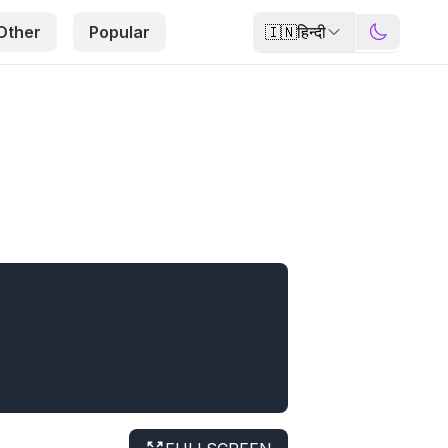
🇮🇳
हिन्दी
Other
Popular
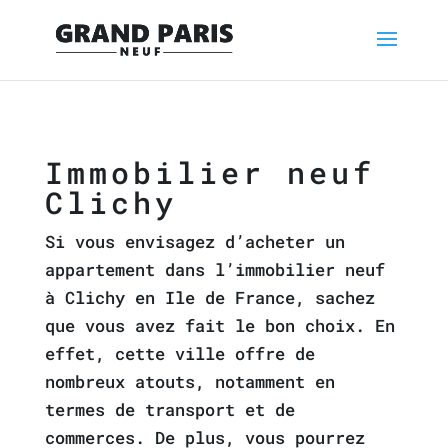
Immobilier neuf
Clichy
Si vous envisagez d’acheter un
appartement dans l’immobilier neuf
à Clichy en Ile de France, sachez
que vous avez fait le bon choix. En
effet, cette ville offre de
nombreux atouts, notamment en
termes de transport et de
commerces. De plus, vous pourrez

__________________________________________________

Where does the string "Clichy" occur in the listing above? Return every line that contains it.

* [RESPONSE TO THE TASK]:
Clichy
à Clichy en Ile de France, sachez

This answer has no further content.